Extjs通过单击一个按钮来打开新的Ext.window.Window

Question

I'm trying to edit open source program called PartKeepr (v0.1.9). In a specific part of program I want to add a button that opens a new Ext.window.Window. My codes are as following which doesn't work (I'm pretty new in extjs but I'm given a hard task I guess, so I'm open to all advice for where to start learning, I'm just trying to learn from existing codes and apply some things by looking similar parts of available code)

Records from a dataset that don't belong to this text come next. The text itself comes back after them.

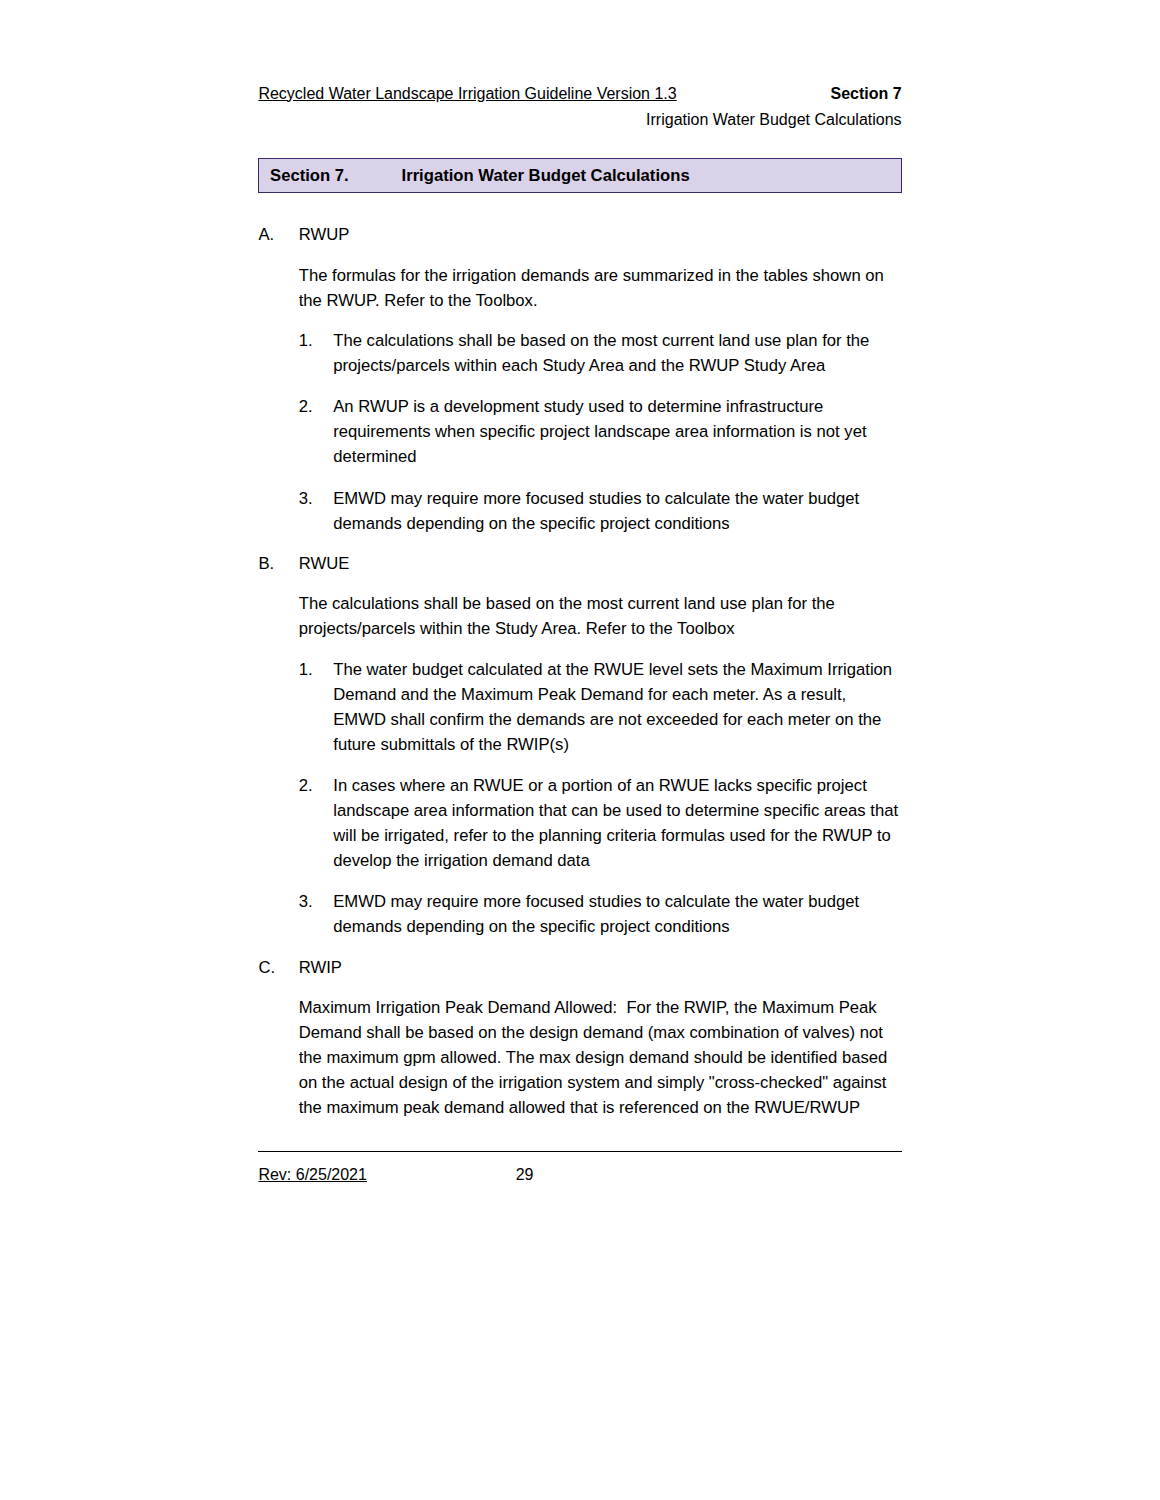Recycled Water Landscape Irrigation Guideline Version 1.3 Section 7
Irrigation Water Budget Calculations
Section 7. Irrigation Water Budget Calculations
A.
RWUP
The formulas for the irrigation demands are summarized in the tables shown on the RWUP. Refer to the Toolbox.
1.
The calculations shall be based on the most current land use plan for the projects/parcels within each Study Area and the RWUP Study Area
2.
An RWUP is a development study used to determine infrastructure requirements when specific project landscape area information is not yet determined
3.
EMWD may require more focused studies to calculate the water budget demands depending on the specific project conditions
B.
RWUE
The calculations shall be based on the most current land use plan for the projects/parcels within the Study Area. Refer to the Toolbox
1.
The water budget calculated at the RWUE level sets the Maximum Irrigation Demand and the Maximum Peak Demand for each meter. As a result, EMWD shall confirm the demands are not exceeded for each meter on the future submittals of the RWIP(s)
2.
In cases where an RWUE or a portion of an RWUE lacks specific project landscape area information that can be used to determine specific areas that will be irrigated, refer to the planning criteria formulas used for the RWUP to develop the irrigation demand data
3.
EMWD may require more focused studies to calculate the water budget demands depending on the specific project conditions
C.
RWIP
Maximum Irrigation Peak Demand Allowed: For the RWIP, the Maximum Peak Demand shall be based on the design demand (max combination of valves) not the maximum gpm allowed. The max design demand should be identified based on the actual design of the irrigation system and simply "cross-checked" against the maximum peak demand allowed that is referenced on the RWUE/RWUP
Rev: 6/25/2021 29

Ext.define('PartKeepr.FindWindow',{
   extend:'Ext.window.Window',
   constrainHeader: true,
   title: i18n("Find Number"),
   initComponent: function() {
     this.okButton=Ext.create("Ext.button.Button",{
     text:i18n("OK")});
     this.buttons=[this.okButton];
   }
});

{
  xtype: 'button',
  text: i18n("Find"),
  name: 'findButton',
  handler: Ext.bind(this.findNumber, this)
}

findNumber: function(){
   var j = new PartKeepr.FindWindow();
   j.show();
}

Edit: When I press the find button, console giving me the following error: ext-all.js:21 Uncaught TypeError: Cannot read property 'insert' of undefined

Answer 1

You need to call the superclass initComponent method:

Ext.define('PartKeepr.FindWindow', {
    extend: 'Ext.window.Window',
    constrainHeader: true,
    title: i18n("Find Number"),
    initComponent: function() {
        this.okButton = Ext.create("Ext.button.Button", {
            text: i18n("OK")
        });
        this.buttons = [this.okButton];
        this.callParent();
    }
});